Edit tracking data
+++

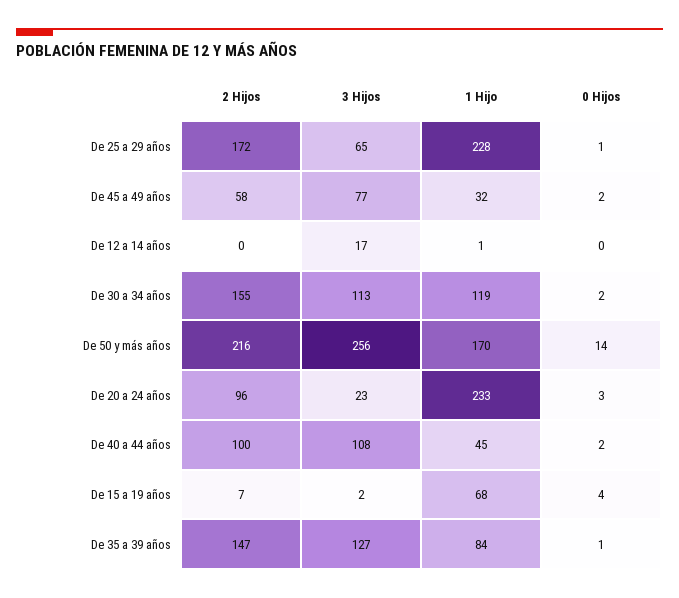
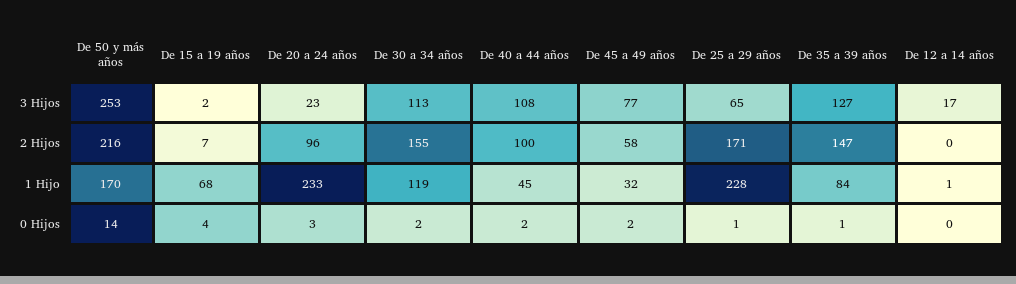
2 Hijos, De 25 a 29 años: 172 -> 171
3 Hijos, De 50 y más años: 256 -> 253

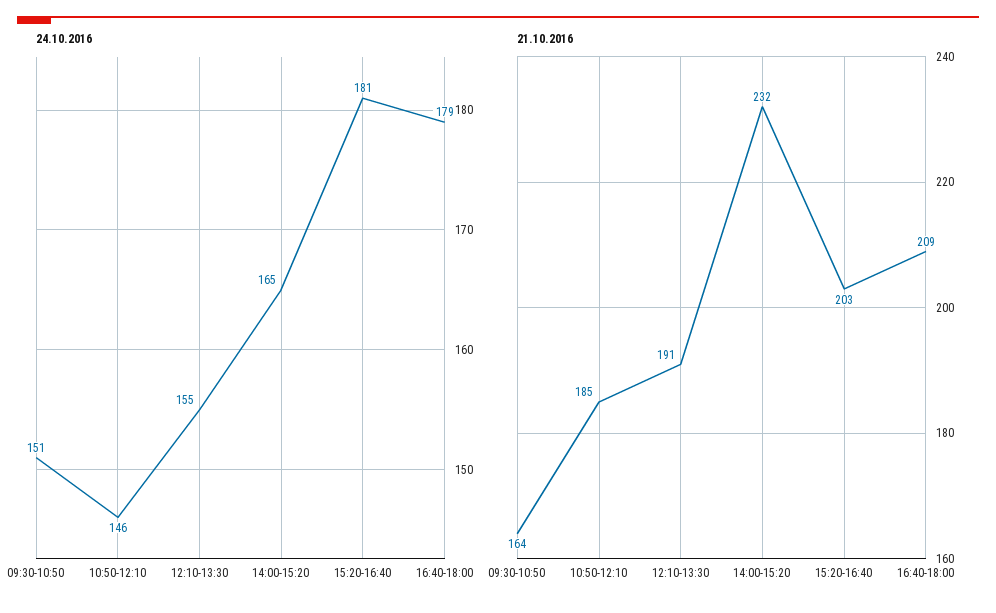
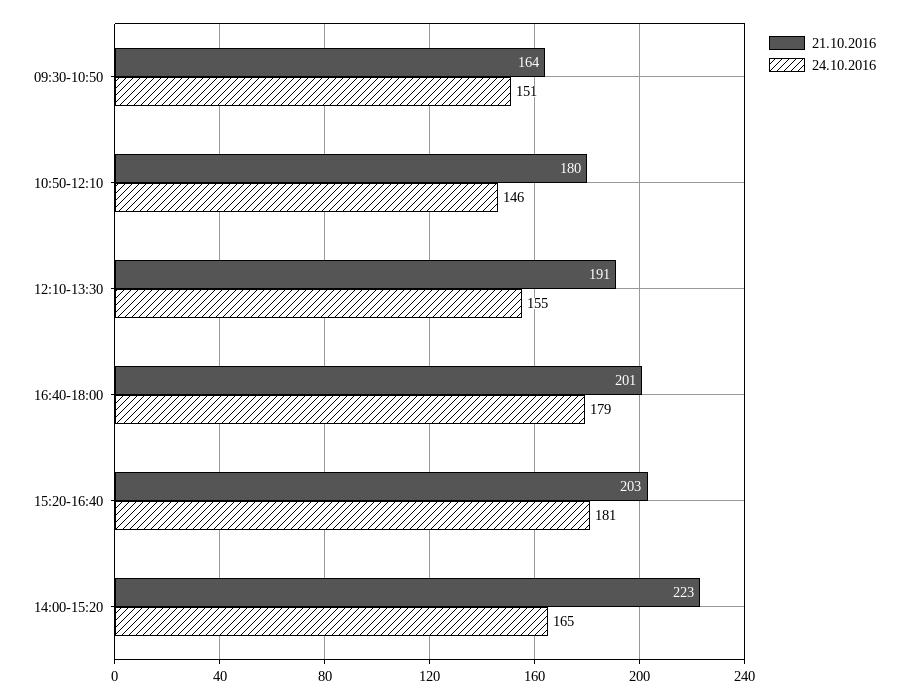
21.10.2016, 10:50-12:10: 185 -> 180
21.10.2016, 14:00-15:20: 232 -> 223
21.10.2016, 16:40-18:00: 209 -> 201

+++

Print each record as it appears above, dropping every picture from the copy.

> **Exercise result**
2 Hijos, De 25 a 29 años: 172 -> 171
3 Hijos, De 50 y más años: 256 -> 253

21.10.2016, 10:50-12:10: 185 -> 180
21.10.2016, 14:00-15:20: 232 -> 223
21.10.2016, 16:40-18:00: 209 -> 201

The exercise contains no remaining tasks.